Following links mentioned in the thread you’ve shared, I found also how do I communicate with non-Erlang programs, I guess I will go through it, but it will take time :slight_smile:

Thanks again!
F.

While back from 2015 this may still be of some help:

The Erlangelist: Outside Elixir: running external programs with ports

by Saša Jurić, author of Elixir in Action 2e.

1 Like

For note, Port's are more for running with programs designed to work with your BEAM program, it’s less for running ‘other’ things as it doesn’t have this control over file descriptors, PID handling, or anything.

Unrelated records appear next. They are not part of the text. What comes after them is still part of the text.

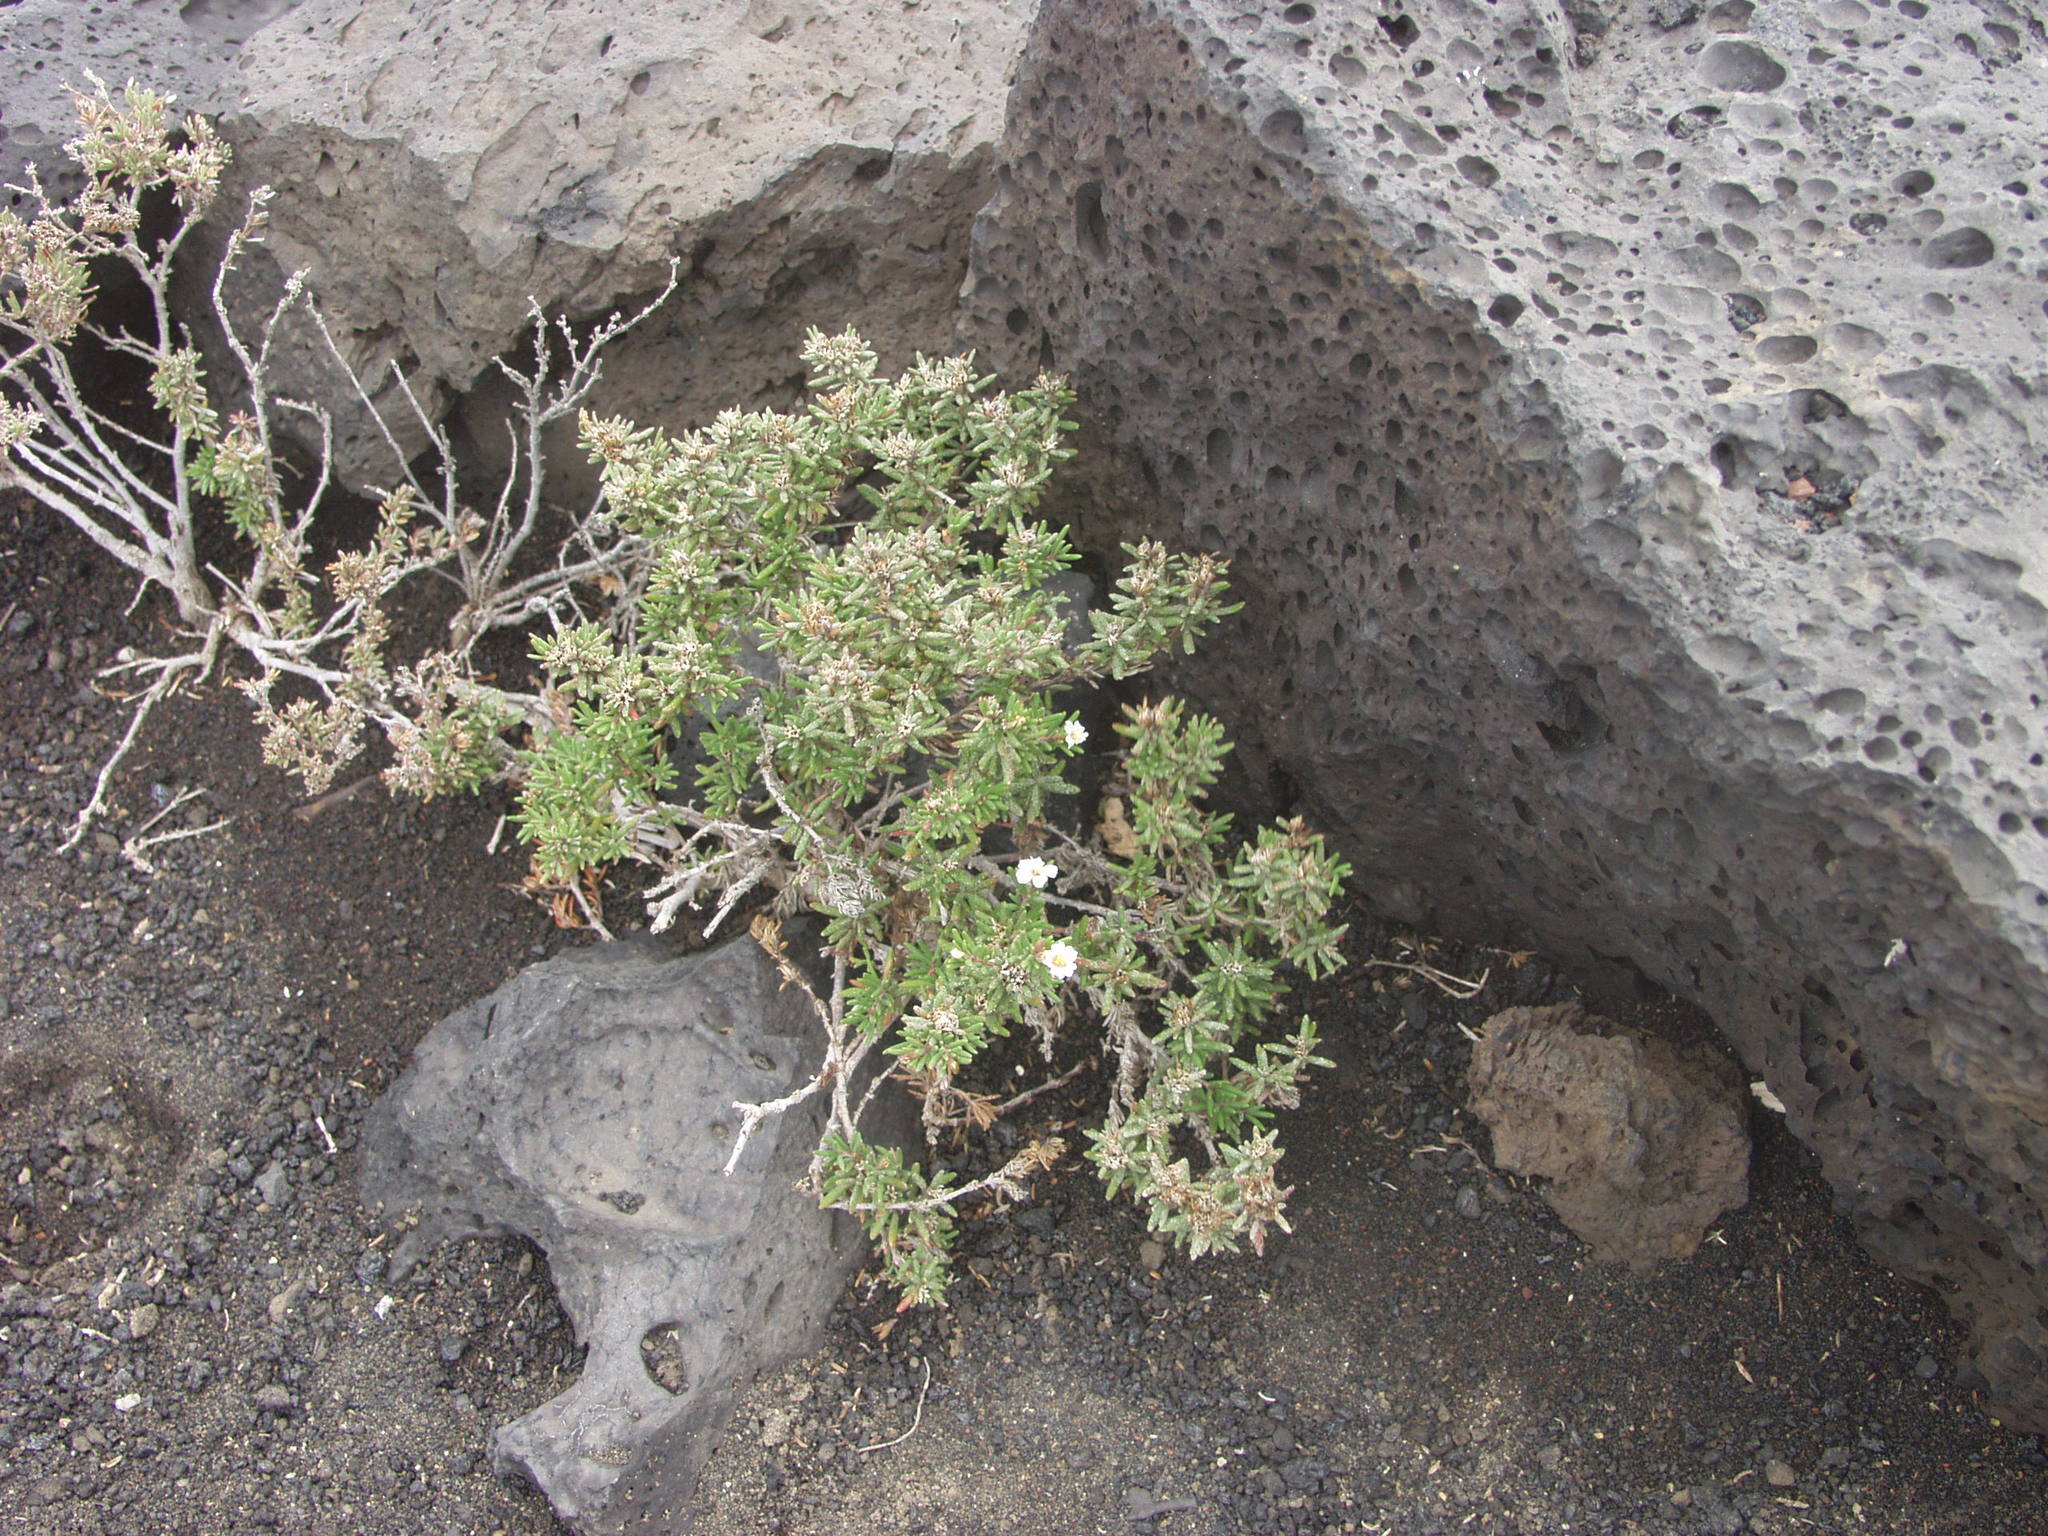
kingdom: Plantae
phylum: Tracheophyta
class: Magnoliopsida
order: Caryophyllales
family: Frankeniaceae
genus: Frankenia
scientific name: Frankenia capitata
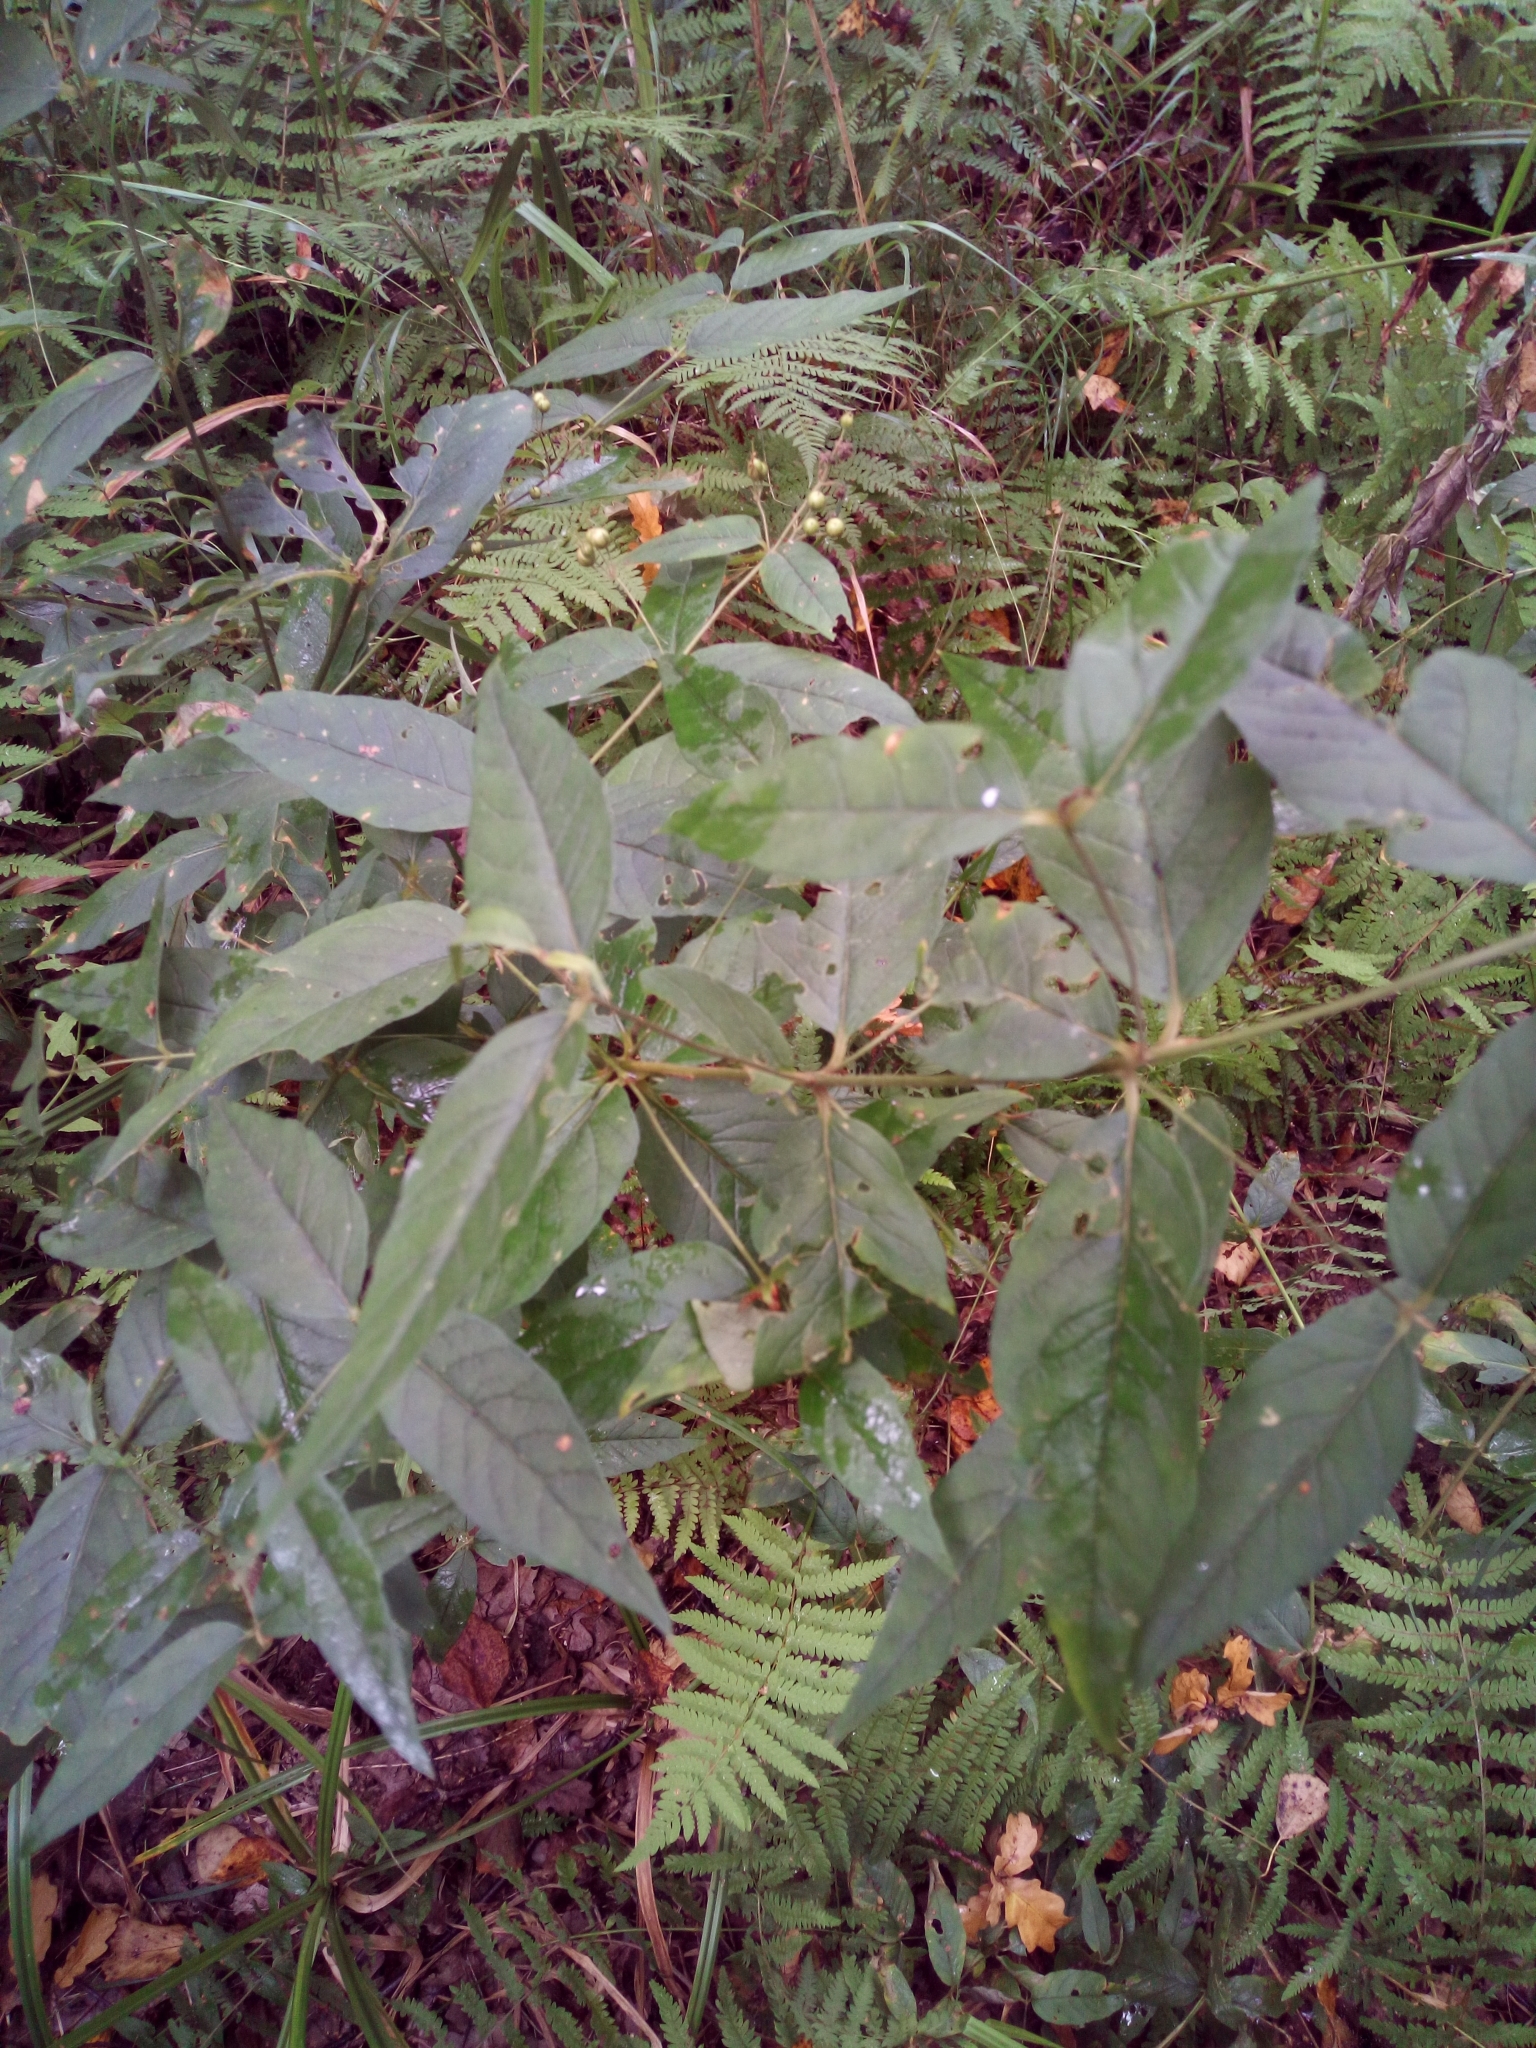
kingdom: Plantae
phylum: Tracheophyta
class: Magnoliopsida
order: Ericales
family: Primulaceae
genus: Lysimachia
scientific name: Lysimachia vulgaris
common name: Yellow loosestrife
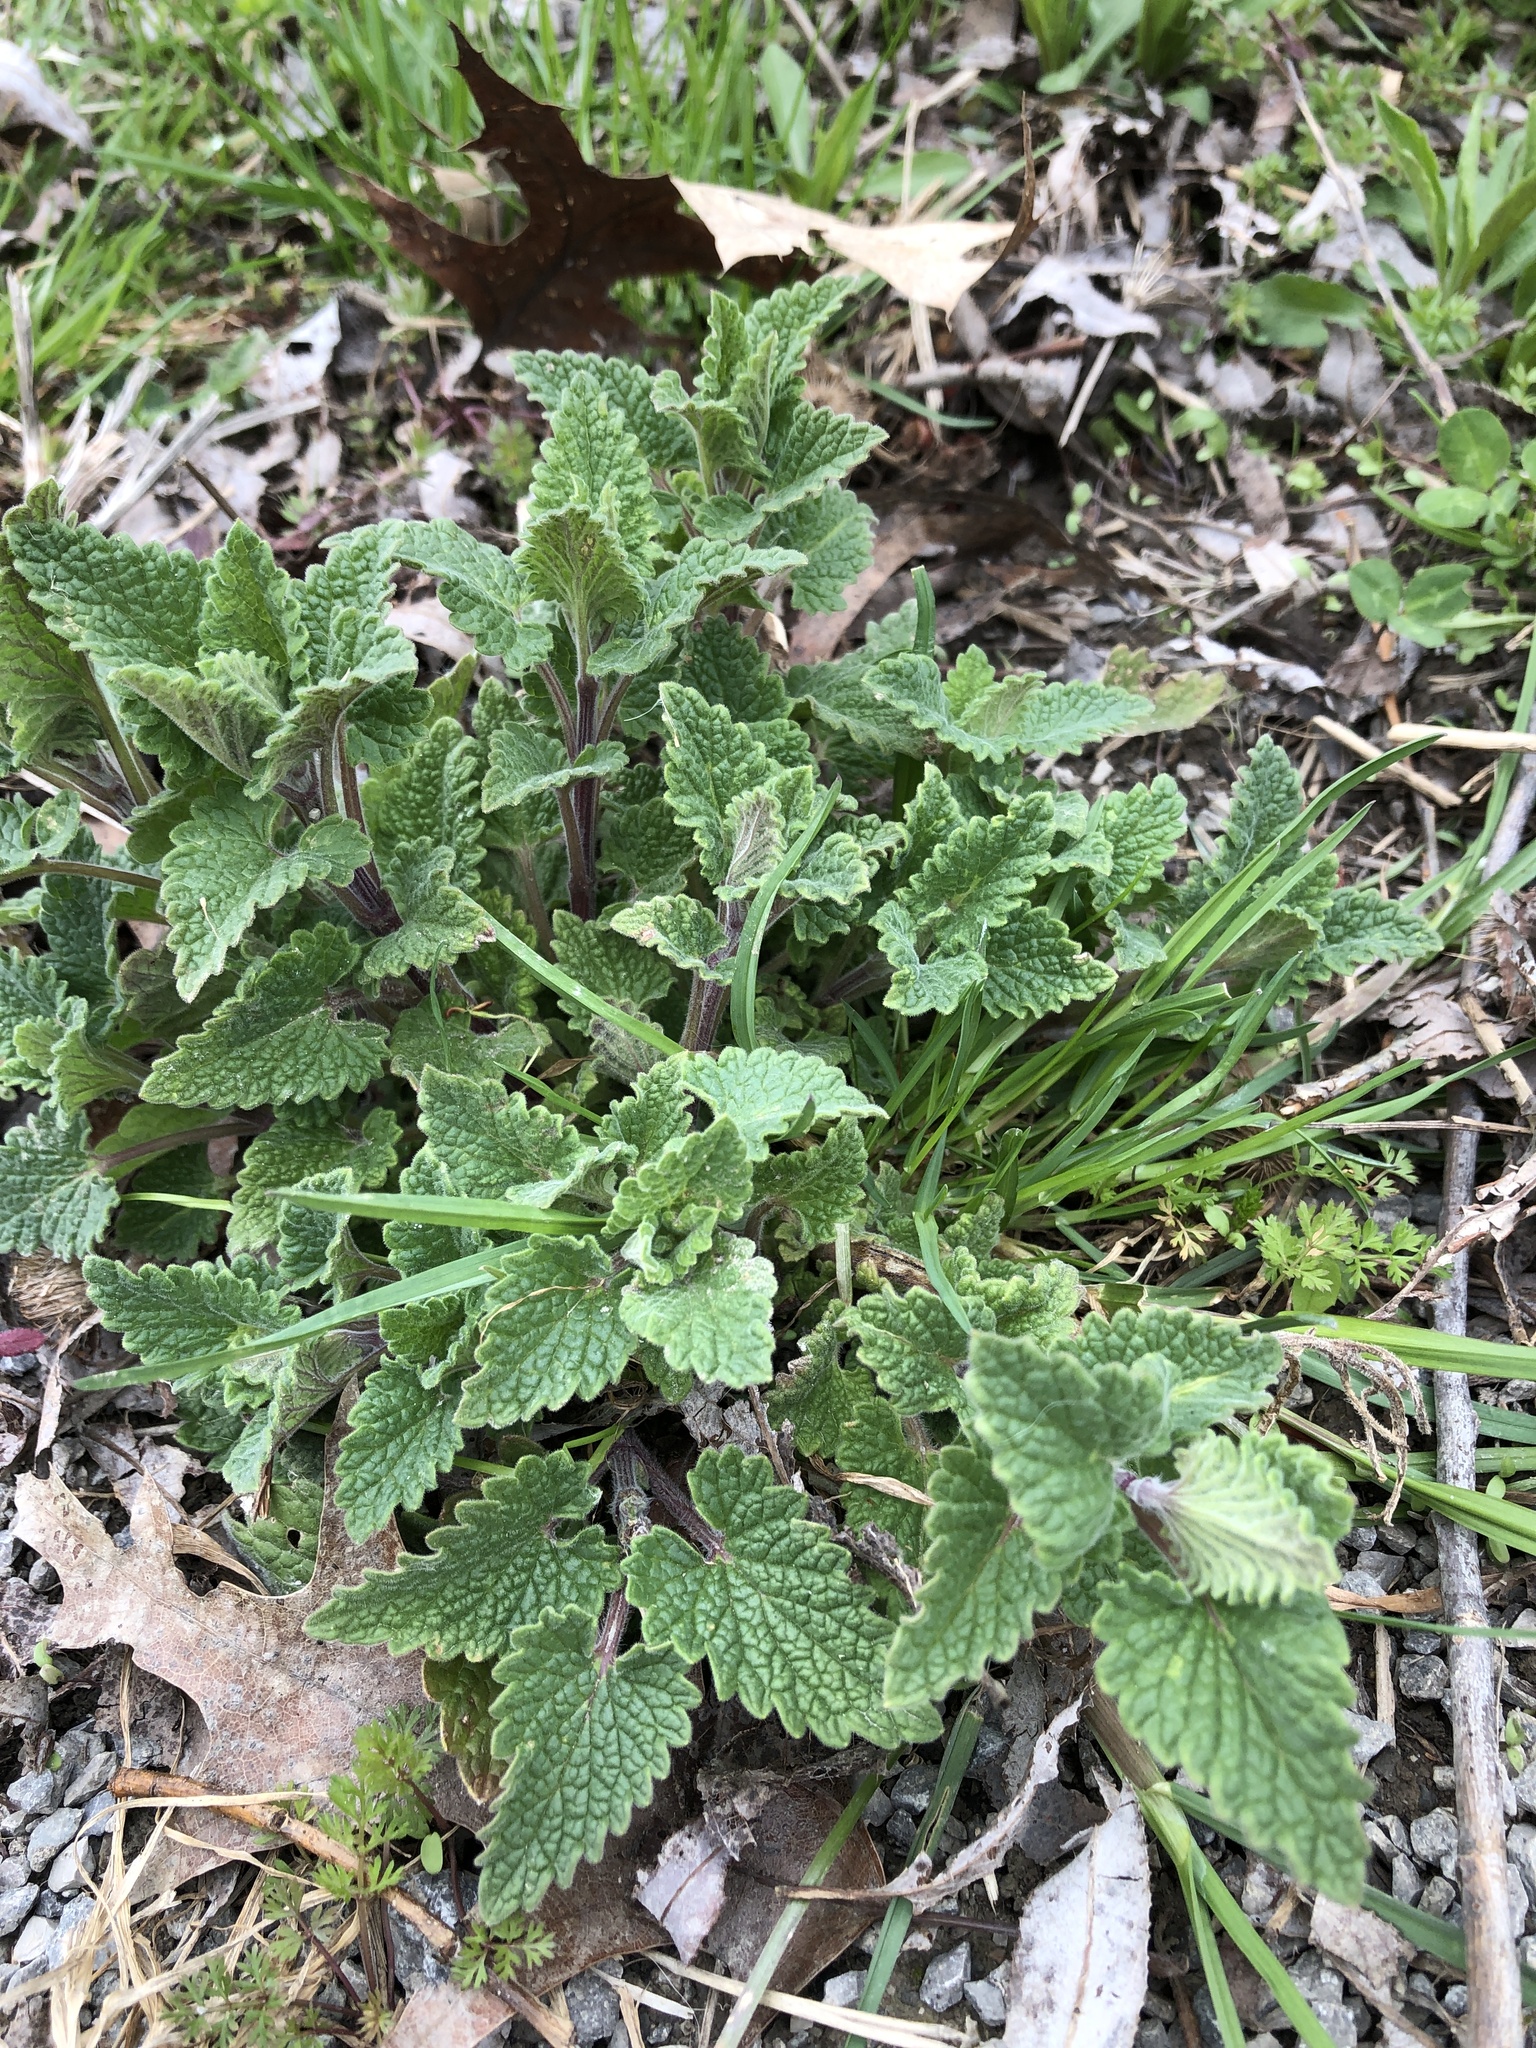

If you want to manage programs that aren’t designed to be Port programs then I recommend using something like erlexec or so as it uses a shim C program to act as the binding layer between a Port call and Everything else.

2 Likes

Thank you for the reply, much appreciated @OvermindDL1.
Yes, that’s the module I’ve found, but I was searching something more lightweight, native, so to speak, but after your post I think I understand situation better.

As a side-note - it feels quite exotic to me, I’ve never encountered such design during my adventures with other programming languages; it’s interesting.

Cheers,
F.

Yeah that is the native way here. ^.^

The only way to do mutability on the BEAM (short of some hacks) is via message passing, and Ports are just “Message Passing” back and forth to an external process designed for it, so it fulfills that model.

Multiple paths of streams doesn’t. So a hoisting program or NIF or something can fill that void by wrapping a higher level layer into the message passing structure. Which is what erlexec does. :slight_smile:

Yeah the BEAM is not so much a VM like Java, it’s designed to pretend to be it’s own standalone operating system internally within it. ^.^

1 Like

You can also look at porcelain with or without goon plugin which despite its age still works well for me when I needed stdin control beyond what System.cmd can provide without digging into low-level Ports.

That said erlexec is better maintained and I found (but not tried) a more idiomatic Elixir wrapper for it exexec

2 Likes

There is also rambo which might come in handy as an alternative to porcelain and goon, as it’s wrapper does not use go and it’s runtime…

2 Likes

Thank you for all of the suggestions folks!

I had a similar problem, what I did was to pipe stderr to a temp file. A bit ugly, but it worked from what I remember :stuck_out_tongue:

Yeah, I’ve had good success with erlexec in the past. Just used it directly, wasn’t too bad, although I do remember running into a bump or two configuring it.